Before Lover came out, one place it looked like Swift might directly confront her anger—or her newfound (and important) political activism—was in her collaboration with the Dixie Chicks. In that same interview with Laura Snapes, Swift says that while she was singing country music, she was warned not to emulate the Dixie Chicks because they took a strong political stance. It's notable that when Swift finally did feature the group—they sing backing vocals on "Soon You'll Get Better," about her mother's cancer diagnosis—it's on a completely apolitical song. Though the song is heart-wrenching, it's tough not to fantasize about the rallying cry that could have been—a "Not Ready to Make Nice" updated for 2019.

It's difficult to reconcile the different versions of Swift that exist on Lover: the hopeless romantic and the pragmatist; the believer in her own fairytale and the grown woman who believes the whole construct is a sham.
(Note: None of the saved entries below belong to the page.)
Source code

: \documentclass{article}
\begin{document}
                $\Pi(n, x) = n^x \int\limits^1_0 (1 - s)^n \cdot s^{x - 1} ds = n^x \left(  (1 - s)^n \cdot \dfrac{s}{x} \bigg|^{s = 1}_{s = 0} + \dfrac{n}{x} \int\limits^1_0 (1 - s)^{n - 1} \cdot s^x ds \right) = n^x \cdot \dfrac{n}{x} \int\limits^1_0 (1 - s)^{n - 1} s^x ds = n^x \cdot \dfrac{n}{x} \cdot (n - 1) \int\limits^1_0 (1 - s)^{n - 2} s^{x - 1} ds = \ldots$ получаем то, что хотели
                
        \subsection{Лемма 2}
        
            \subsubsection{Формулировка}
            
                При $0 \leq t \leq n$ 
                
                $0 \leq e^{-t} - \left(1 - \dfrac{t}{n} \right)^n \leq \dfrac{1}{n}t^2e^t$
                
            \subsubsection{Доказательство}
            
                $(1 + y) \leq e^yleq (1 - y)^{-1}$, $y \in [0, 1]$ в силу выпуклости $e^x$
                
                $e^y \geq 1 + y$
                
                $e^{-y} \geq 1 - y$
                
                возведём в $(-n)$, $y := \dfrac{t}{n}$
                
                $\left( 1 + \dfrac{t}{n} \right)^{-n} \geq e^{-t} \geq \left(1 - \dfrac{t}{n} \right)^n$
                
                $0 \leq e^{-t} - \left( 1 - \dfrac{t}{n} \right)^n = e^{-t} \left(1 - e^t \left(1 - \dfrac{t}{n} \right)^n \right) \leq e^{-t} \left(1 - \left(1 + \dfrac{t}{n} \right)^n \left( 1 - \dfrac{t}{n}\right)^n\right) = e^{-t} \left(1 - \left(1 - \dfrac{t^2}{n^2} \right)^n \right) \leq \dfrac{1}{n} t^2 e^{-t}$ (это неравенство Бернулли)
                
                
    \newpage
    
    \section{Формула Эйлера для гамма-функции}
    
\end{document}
But there are places where both Swifts are present—where she negotiates the tension between them—and it's in these spots where she shines. "Cruel Summer," written with St. Vincent and Jack Antonoff (with whom she wrote the majority of the record), is without a doubt the best track on Lover. Over a pulsing synth beat, Swift details a doomed summer romance. Nowhere does she sound more urgent than in the song's bridge, when she nearly screams: "I don't want to keep secrets just to keep you." It's an absolute catharsis as well as the most genuine emotional nod to her LGBTQ fans, or anyone who knows the pain of keeping love a secret. The self-aware "Afterglow" is another highlight, in which Swift takes responsibility for her role in a fight, as is "The Archer," a minimal, Antonoff-produced track in which Swift admits, "I never grew up / It's getting so old."

Swift concludes Lover by asserting that her happy ending marks a new beginning. On the last song, "Daylight"—which was slated to be the album's title before she wrote "Lover"—she describes the wakeup call that came with meeting her true love: "I don't want to think of anything else now that I thought of you," she sings. "I've been sleeping so long in a 20-year dark night / And now I see daylight." One wishes that Swift didn't need to meet a man to wake up; that she could be the sole heroine of her own story. But the fact remains: now that she's seen the light—and her recording future is wholly hers—her next chapter begins now.